"""

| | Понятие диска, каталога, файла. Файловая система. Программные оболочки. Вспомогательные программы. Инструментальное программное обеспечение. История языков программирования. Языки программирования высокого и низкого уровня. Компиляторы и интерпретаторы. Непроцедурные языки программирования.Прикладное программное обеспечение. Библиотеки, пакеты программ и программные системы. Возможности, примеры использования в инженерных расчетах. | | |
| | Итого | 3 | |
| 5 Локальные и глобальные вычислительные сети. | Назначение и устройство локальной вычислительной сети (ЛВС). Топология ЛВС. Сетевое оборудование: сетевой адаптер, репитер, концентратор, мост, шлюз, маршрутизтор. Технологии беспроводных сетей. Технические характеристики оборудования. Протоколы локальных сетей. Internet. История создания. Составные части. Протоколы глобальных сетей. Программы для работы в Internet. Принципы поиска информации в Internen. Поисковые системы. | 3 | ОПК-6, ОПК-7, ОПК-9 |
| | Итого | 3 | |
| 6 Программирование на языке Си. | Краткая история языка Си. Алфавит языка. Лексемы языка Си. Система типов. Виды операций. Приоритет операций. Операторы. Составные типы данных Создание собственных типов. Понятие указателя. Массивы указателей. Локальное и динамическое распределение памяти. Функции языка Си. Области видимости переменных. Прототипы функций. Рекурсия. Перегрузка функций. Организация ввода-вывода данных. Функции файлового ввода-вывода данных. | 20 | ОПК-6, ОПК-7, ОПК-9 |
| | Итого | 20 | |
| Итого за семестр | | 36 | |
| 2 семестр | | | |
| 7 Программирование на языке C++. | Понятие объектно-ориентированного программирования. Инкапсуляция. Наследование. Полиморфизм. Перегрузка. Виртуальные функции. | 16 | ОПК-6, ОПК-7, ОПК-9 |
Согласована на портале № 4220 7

"""

Every single line in the records above must be written out exactly.

- [Output]
| | Понятие диска, каталога, файла. Файловая система. Программные оболочки. Вспомогательные программы. Инструментальное программное обеспечение. История языков программирования. Языки программирования высокого и низкого уровня. Компиляторы и интерпретаторы. Непроцедурные языки программирования.Прикладное программное обеспечение. Библиотеки, пакеты программ и программные системы. Возможности, примеры использования в инженерных расчетах. | | |
| | Итого | 3 | |
| 5 Локальные и глобальные вычислительные сети. | Назначение и устройство локальной вычислительной сети (ЛВС). Топология ЛВС. Сетевое оборудование: сетевой адаптер, репитер, концентратор, мост, шлюз, маршрутизтор. Технологии беспроводных сетей. Технические характеристики оборудования. Протоколы локальных сетей. Internet. История создания. Составные части. Протоколы глобальных сетей. Программы для работы в Internet. Принципы поиска информации в Internen. Поисковые системы. | 3 | ОПК-6, ОПК-7, ОПК-9 |
| | Итого | 3 | |
| 6 Программирование на языке Си. | Краткая история языка Си. Алфавит языка. Лексемы языка Си. Система типов. Виды операций. Приоритет операций. Операторы. Составные типы данных Создание собственных типов. Понятие указателя. Массивы указателей. Локальное и динамическое распределение памяти. Функции языка Си. Области видимости переменных. Прототипы функций. Рекурсия. Перегрузка функций. Организация ввода-вывода данных. Функции файлового ввода-вывода данных. | 20 | ОПК-6, ОПК-7, ОПК-9 |
| | Итого | 20 | |
| Итого за семестр | | 36 | |
| 2 семестр | | | |
| 7 Программирование на языке C++. | Понятие объектно-ориентированного программирования. Инкапсуляция. Наследование. Полиморфизм. Перегрузка. Виртуальные функции. | 16 | ОПК-6, ОПК-7, ОПК-9 |
Согласована на портале № 4220 7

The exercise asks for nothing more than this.